Could you give back the records exactly, taking out the pictures?

[Records from a data collection]
○ ○ ○ ○ ○ ○ ○
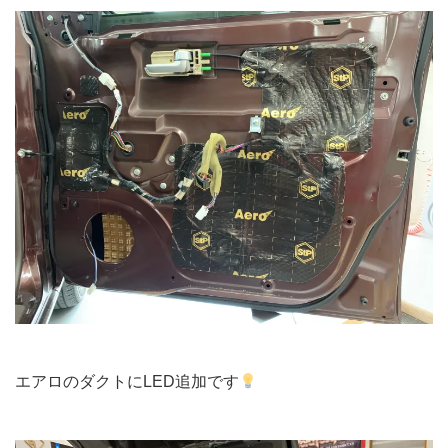
エアロのダクトにLED追加です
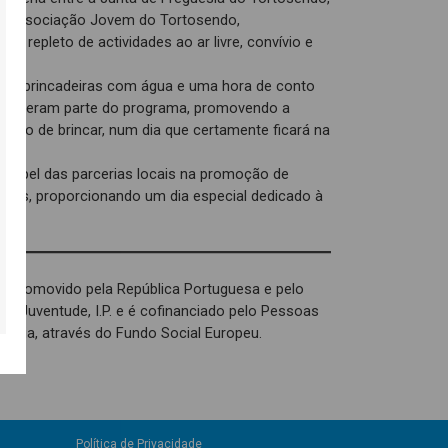
 – Associação Jovem do Tortosendo,
a repleto de actividades ao ar livre, convívio e
ais, brincadeiras com água e uma hora de conto
s fizeram parte do programa, promovendo a
ireito de brincar, num dia que certamente ficará na
r o papel das parcerias locais na promoção de
tivas, proporcionando um dia especial dedicado à
ças.
é promovido pela República Portuguesa e pelo
 e Juventude, I.P. e é cofinanciado pelo Pessoas
opeia, através do Fundo Social Europeu.
Política de Privacidade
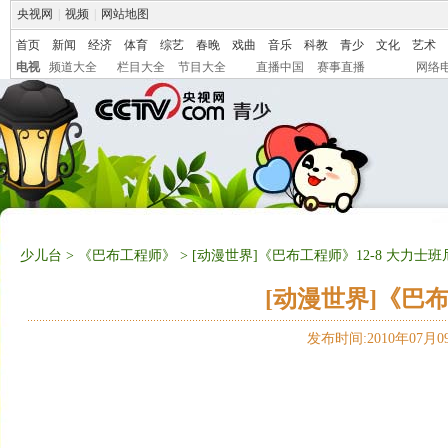
央视网
|
视频
|
网站地图
首页
新闻
经济
体育
综艺
春晚
戏曲
音乐
科教
青少
文化
艺术
电视
频道大全
栏目大全
节目大全
直播中国
赛事直播
网络
少儿台
>
《巴布工程师》
> [动漫世界]《巴布工程师》12-8 大力士班
[动漫世界]《巴布
发布时间:2010年07月09日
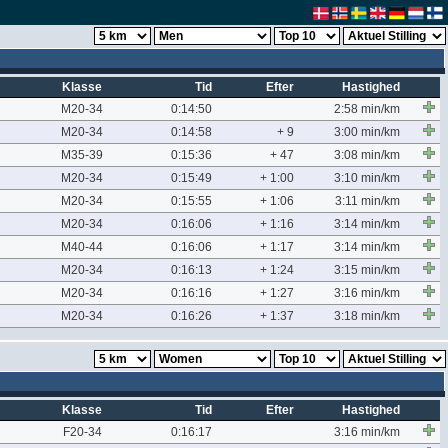
Klasse
Tid
Efter
Hastighed
M20-34
0:14:50
2:58 min/km
M20-34
0:14:58
+ 9
3:00 min/km
M35-39
0:15:36
+ 47
3:08 min/km
M20-34
0:15:49
+ 1:00
3:10 min/km
M20-34
0:15:55
+ 1:06
3:11 min/km
M20-34
0:16:06
+ 1:16
3:14 min/km
M40-44
0:16:06
+ 1:17
3:14 min/km
M20-34
0:16:13
+ 1:24
3:15 min/km
M20-34
0:16:16
+ 1:27
3:16 min/km
M20-34
0:16:26
+ 1:37
3:18 min/km
Klasse
Tid
Efter
Hastighed
F20-34
0:16:17
3:16 min/km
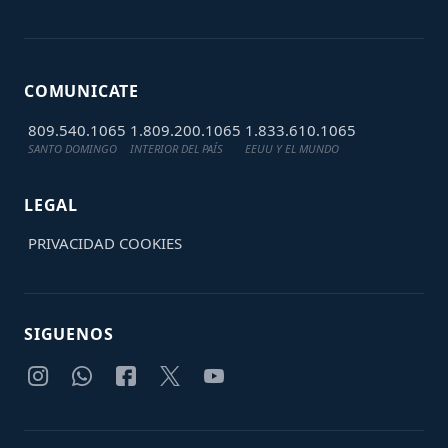
COMUNICATE
809.540.1065
1.809.200.1065
1.833.610.1065
SANTO DOMINGO
INTERIOR DEL PAÍS
EEUU Y EL MUNDO
LEGAL
PRIVACIDAD
COOKIES
SIGUENOS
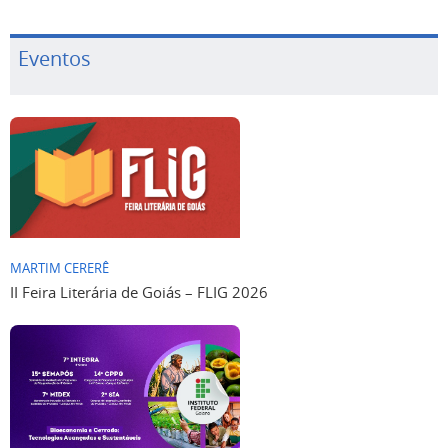
Eventos
MARTIM CERERÊ
II Feira Literária de Goiás – FLIG 2026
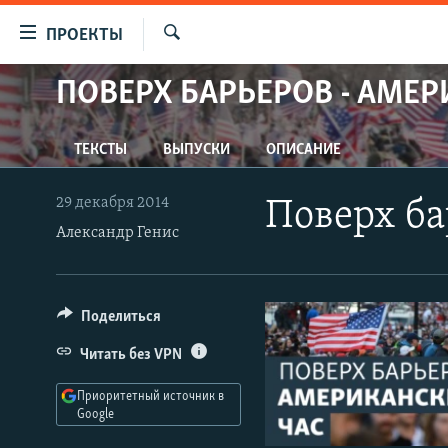
Ссылки
ПРОЕКТЫ
для
Искать
упрощенного
ПОВЕРХ БАРЬЕРОВ - АМЕР
ПРОГРАММЫ
доступа
ПОДКАСТЫ
Вернуться
ТЕКСТЫ
ВЫПУСКИ
ОПИСАНИЕ
АВТОРСКИЕ ПРОЕКТЫ
к
основному
ЦИТАТЫ СВОБОДЫ
29 декабря 2014
Поверх ба
содержанию
Александр Генис
МНЕНИЯ
Вернутся
КУЛЬТУРА
к
главной
IDEL.РЕАЛИИ
Поделиться
навигации
КАВКАЗ.РЕАЛИИ
Вернутся
Читать без VPN
к
СЕВЕР.РЕАЛИИ
поиску
Приоритетный источник в
СИБИРЬ.РЕАЛИИ
Google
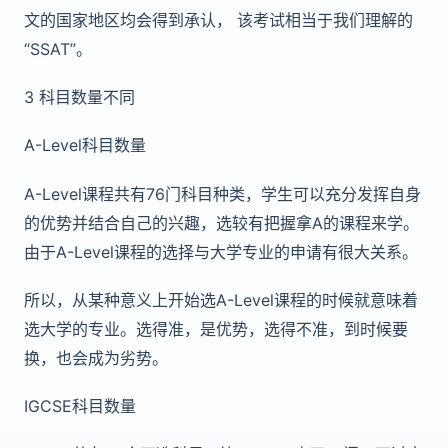
文的国家地区均会得到承认， 该考试相当于我们理解的
“SSAT”。
3 科目数量不同
A-Level科目数量
A-Level课程共有76门科目种类，学生可以充分发挥自身
的优势并结合自己的兴趣，选较有把握拿A的课程来学。
由于A-Level课程的选择与大学专业的申请有很大关系。
所以，从某种意义上开始选A-Level课程的时候就意味着
选大学的专业。选得准，是优势，选得不准，到时候要
换，也会成为劣势。
IGCSE科目数量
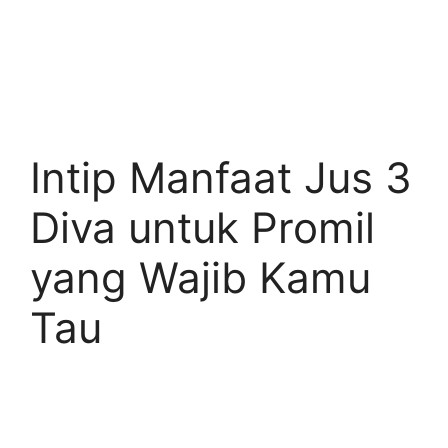
Intip Manfaat Jus 3
Diva untuk Promil
yang Wajib Kamu
Tau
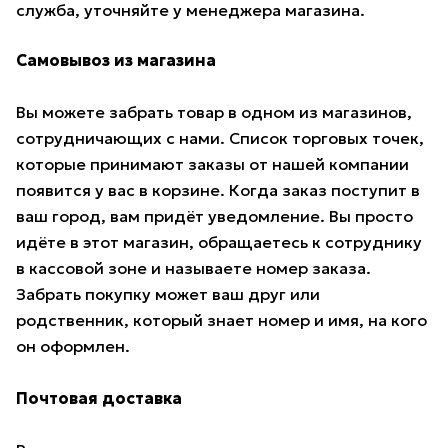
служба, уточняйте у менеджера магазина.
Самовывоз из магазина
Вы можете забрать товар в одном из магазинов,
сотрудничающих с нами. Список торговых точек,
которые принимают заказы от нашей компании
появится у вас в корзине. Когда заказ поступит в
ваш город, вам придёт уведомление. Вы просто
идёте в этот магазин, обращаетесь к сотруднику
в кассовой зоне и называете номер заказа.
Забрать покупку может ваш друг или
родственник, который знает номер и имя, на кого
он оформлен.
Почтовая доставка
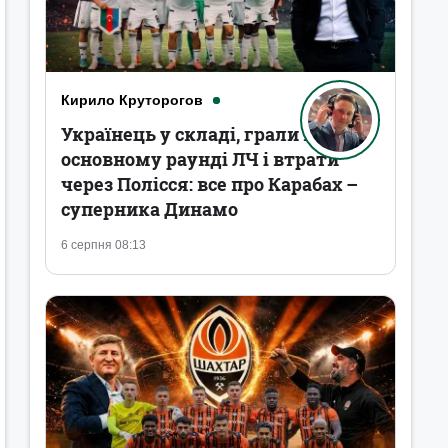
Кирило Круторогов
Українець у складі, грали в
основному раунді ЛЧ і втрати
через Полісся: все про Карабах –
суперника Динамо
6 серпня 08:13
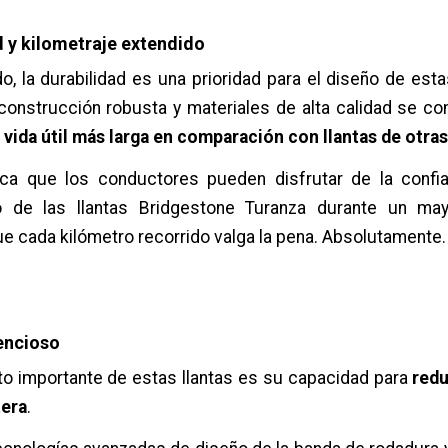
d y kilometraje extendido
do, la durabilidad es una prioridad para el diseño de esta
 construcción robusta y materiales de alta calidad se c
a
vida útil más larga en comparación con llantas de otra
fica que los conductores pueden disfrutar de la confiab
o de las llantas Bridgestone Turanza durante un may
e cada kilómetro recorrido valga la pena. Absolutamente
encioso
o importante de estas llantas es su capacidad para
redu
tera
.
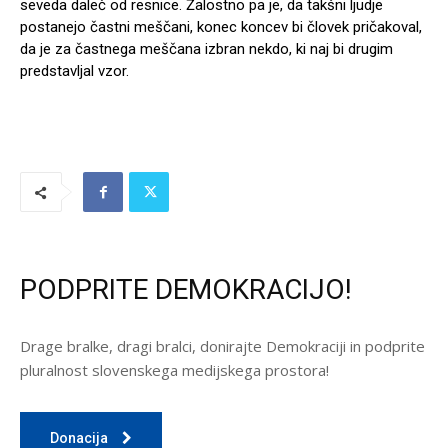
seveda daleč od resnice. Žalostno pa je, da takšni ljudje
postanejo častni meščani, konec koncev bi človek pričakoval,
da je za častnega meščana izbran nekdo, ki naj bi drugim
predstavljal vzor.
PODPRITE DEMOKRACIJO!
Drage bralke, dragi bralci, donirajte Demokraciji in podprite
pluralnost slovenskega medijskega prostora!
Donacija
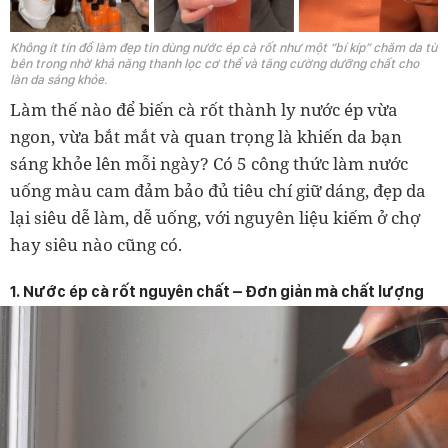
Không ít tín đồ làm đẹp tin dùng nước ép cà rốt như một “bí kíp” chăm da từ
bên trong nhờ khả năng thanh lọc cơ thể và tăng cường dưỡng chất cho
làn da sáng khỏe.
Làm thế nào để biến cà rốt thành ly nước ép vừa
ngon, vừa bắt mắt và quan trọng là khiến da bạn
sáng khỏe lên mỗi ngày? Có 5 công thức làm nước
uống màu cam đảm bảo đủ tiêu chí giữ dáng, đẹp da
lại siêu dễ làm, dễ uống, với nguyên liệu kiếm ở chợ
hay siêu nào cũng có.
1. Nước ép cà rốt nguyên chất – Đơn giản mà chất lượng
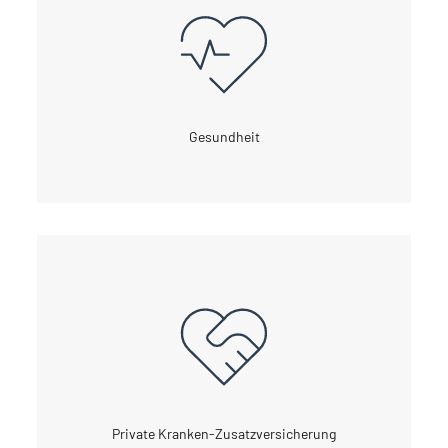
Gesundheit
Private Kranken-Zusatzversicherung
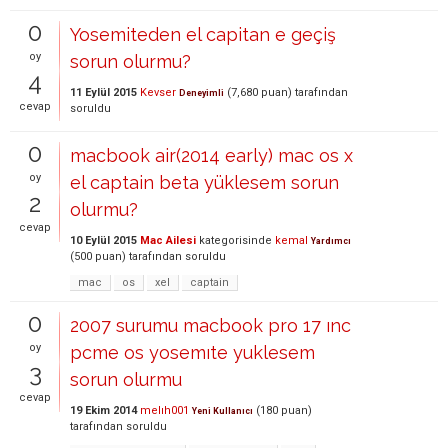
0
Yosemiteden el capitan e geçiş
oy
sorun olurmu?
4
11 Eylül 2015
Kevser
(
7,680
puan)
tarafından
Deneyimli
cevap
soruldu
0
macbook air(2014 early) mac os x
oy
el captain beta yüklesem sorun
2
olurmu?
cevap
10 Eylül 2015
Mac Ailesi
kategorisinde
kemal
Yardımcı
(
500
puan)
tarafından
soruldu
mac
os
xel
captain
0
2007 surumu macbook pro 17 ınc
oy
pcme os yosemıte yuklesem
3
sorun olurmu
cevap
19 Ekim 2014
melıh001
(
180
puan)
Yeni Kullanıcı
tarafından
soruldu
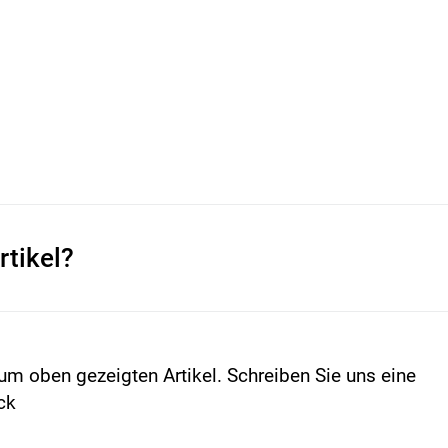
rtikel?
um oben gezeigten Artikel. Schreiben Sie uns eine
ck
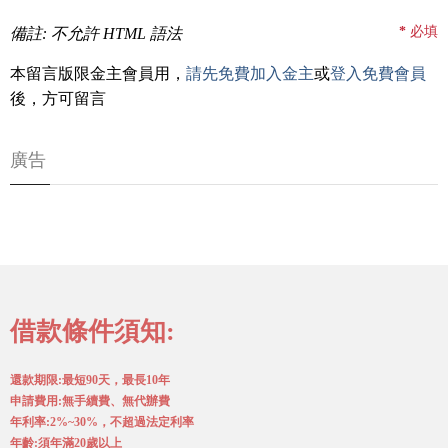
*
必填
備註: 不允許 HTML 語法
本留言版限金主會員用，
請先免費加入金主
或
登入免費會員
後，方可留言
廣告
借款條件須知:
還款期限:最短90天，最長10年
申請費用:無手續費、無代辦費
年利率:2%~30%，不超過法定利率
年齡:須年滿20歲以上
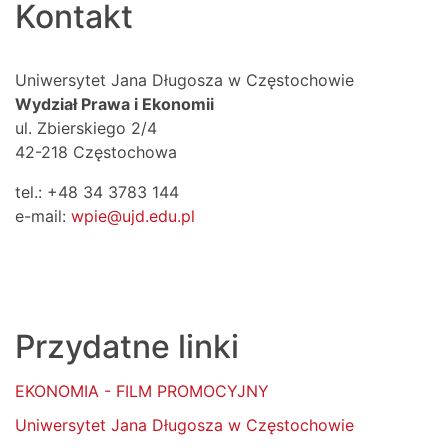
Kontakt
Uniwersytet Jana Długosza w Częstochowie
Wydział Prawa i Ekonomii
ul. Zbierskiego 2/4
42-218 Częstochowa
tel.: +48 34 3783 144
e-mail:
wpie@ujd.edu.pl
Przydatne linki
EKONOMIA - FILM PROMOCYJNY
Uniwersytet Jana Długosza w Częstochowie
○ ○ ○ ○ ○ ○ ○
§ **YOUR RESPONSE**:
エアロのダクトにLED追加です
 – Associação Jovem do Tortosendo,
a repleto de actividades ao ar livre, convívio e
ais, brincadeiras com água e uma hora de conto
s fizeram parte do programa, promovendo a
ireito de brincar, num dia que certamente ficará na
r o papel das parcerias locais na promoção de
tivas, proporcionando um dia especial dedicado à
ças.
é promovido pela República Portuguesa e pelo
 e Juventude, I.P. e é cofinanciado pelo Pessoas
opeia, através do Fundo Social Europeu.
Política de Privacidade
央视网
|
视频
|
网站地图
首页
新闻
经济
体育
综艺
春晚
戏曲
音乐
科教
青少
文化
艺术
电视
频道大全
栏目大全
节目大全
直播中国
赛事直播
网络
少儿台
>
《巴布工程师》
> [动漫世界]《巴布工程师》12-8 大力士班
[动漫世界]《巴布
发布时间:2010年07月09日
Klasse
Tid
Efter
Hastighed
M20-34
0:14:50
2:58 min/km
M20-34
0:14:58
+ 9
3:00 min/km
M35-39
0:15:36
+ 47
3:08 min/km
M20-34
0:15:49
+ 1:00
3:10 min/km
M20-34
0:15:55
+ 1:06
3:11 min/km
M20-34
0:16:06
+ 1:16
3:14 min/km
M40-44
0:16:06
+ 1:17
3:14 min/km
M20-34
0:16:13
+ 1:24
3:15 min/km
M20-34
0:16:16
+ 1:27
3:16 min/km
M20-34
0:16:26
+ 1:37
3:18 min/km
Klasse
Tid
Efter
Hastighed
F20-34
0:16:17
3:16 min/km
COMUNICATE
809.540.1065
1.809.200.1065
1.833.610.1065
SANTO DOMINGO
INTERIOR DEL PAÍS
EEUU Y EL MUNDO
LEGAL
PRIVACIDAD
COOKIES
SIGUENOS
Eventos
MARTIM CERERÊ
II Feira Literária de Goiás – FLIG 2026
Ссылки
ПРОЕКТЫ
для
Искать
упрощенного
ПОВЕРХ БАРЬЕРОВ - АМЕР
ПРОГРАММЫ
доступа
ПОДКАСТЫ
Вернуться
ТЕКСТЫ
ВЫПУСКИ
ОПИСАНИЕ
АВТОРСКИЕ ПРОЕКТЫ
к
основному
ЦИТАТЫ СВОБОДЫ
29 декабря 2014
Поверх ба
содержанию
Александр Генис
МНЕНИЯ
Вернутся
КУЛЬТУРА
к
главной
IDEL.РЕАЛИИ
Поделиться
навигации
КАВКАЗ.РЕАЛИИ
Вернутся
Читать без VPN
к
СЕВЕР.РЕАЛИИ
поиску
Приоритетный источник в
СИБИРЬ.РЕАЛИИ
Google
文的国家地区均会得到承认， 该考试相当于我们理解的
“SSAT”。
3 科目数量不同
A-Level科目数量
A-Level课程共有76门科目种类，学生可以充分发挥自身
的优势并结合自己的兴趣，选较有把握拿A的课程来学。
由于A-Level课程的选择与大学专业的申请有很大关系。
所以，从某种意义上开始选A-Level课程的时候就意味着
选大学的专业。选得准，是优势，选得不准，到时候要
换，也会成为劣势。
IGCSE科目数量
Intip Manfaat Jus 3
Diva untuk Promil
yang Wajib Kamu
Tau
служба, уточняйте у менеджера магазина.
Самовывоз из магазина
Вы можете забрать товар в одном из магазинов,
сотрудничающих с нами. Список торговых точек,
которые принимают заказы от нашей компании
появится у вас в корзине. Когда заказ поступит в
ваш город, вам придёт уведомление. Вы просто
идёте в этот магазин, обращаетесь к сотруднику
в кассовой зоне и называете номер заказа.
Забрать покупку может ваш друг или
родственник, который знает номер и имя, на кого
он оформлен.
Почтовая доставка
Кирило Круторогов
Українець у складі, грали в
основному раунді ЛЧ і втрати
через Полісся: все про Карабах –
суперника Динамо
6 серпня 08:13
d y kilometraje extendido
do, la durabilidad es una prioridad para el diseño de esta
 construcción robusta y materiales de alta calidad se c
a
vida útil más larga en comparación con llantas de otra
fica que los conductores pueden disfrutar de la confiab
o de las llantas Bridgestone Turanza durante un may
e cada kilómetro recorrido valga la pena. Absolutamente
encioso
o importante de estas llantas es su capacidad para
redu
tera
.
seveda daleč od resnice. Žalostno pa je, da takšni ljudje
postanejo častni meščani, konec koncev bi človek pričakoval,
da je za častnega meščana izbran nekdo, ki naj bi drugim
predstavljal vzor.
PODPRITE DEMOKRACIJO!
Drage bralke, dragi bralci, donirajte Demokraciji in podprite
pluralnost slovenskega medijskega prostora!
Donacija
Không ít tín đồ làm đẹp tin dùng nước ép cà rốt như một “bí kíp” chăm da từ
bên trong nhờ khả năng thanh lọc cơ thể và tăng cường dưỡng chất cho
làn da sáng khỏe.
Làm thế nào để biến cà rốt thành ly nước ép vừa
ngon, vừa bắt mắt và quan trọng là khiến da bạn
sáng khỏe lên mỗi ngày? Có 5 công thức làm nước
uống màu cam đảm bảo đủ tiêu chí giữ dáng, đẹp da
lại siêu dễ làm, dễ uống, với nguyên liệu kiếm ở chợ
hay siêu nào cũng có.
1. Nước ép cà rốt nguyên chất – Đơn giản mà chất lượng
Gesundheit
Private Kranken-Zusatzversicherung
0
Yosemiteden el capitan e geçiş
oy
sorun olurmu?
4
11 Eylül 2015
Kevser
(
7,680
puan)
tarafından
Deneyimli
cevap
soruldu
0
macbook air(2014 early) mac os x
oy
el captain beta yüklesem sorun
2
olurmu?
cevap
10 Eylül 2015
Mac Ailesi
kategorisinde
kemal
Yardımcı
(
500
puan)
tarafından
soruldu
mac
os
xel
captain
0
2007 surumu macbook pro 17 ınc
oy
pcme os yosemıte yuklesem
3
sorun olurmu
cevap
19 Ekim 2014
melıh001
(
180
puan)
Yeni Kullanıcı
tarafından
soruldu
rtikel?
um oben gezeigten Artikel. Schreiben Sie uns eine
ck
*
必填
備註: 不允許 HTML 語法
本留言版限金主會員用，
請先免費加入金主
或
登入免費會員
後，方可留言
廣告
借款條件須知:
還款期限:最短90天，最長10年
申請費用:無手續費、無代辦費
年利率:2%~30%，不超過法定利率
年齡:須年滿20歲以上
Kontakt
Uniwersytet Jana Długosza w Częstochowie
Wydział Prawa i Ekonomii
ul. Zbierskiego 2/4
42-218 Częstochowa
tel.: +48 34 3783 144
e-mail:
wpie@ujd.edu.pl
Przydatne linki
EKONOMIA - FILM PROMOCYJNY
Uniwersytet Jana Długosza w Częstochowie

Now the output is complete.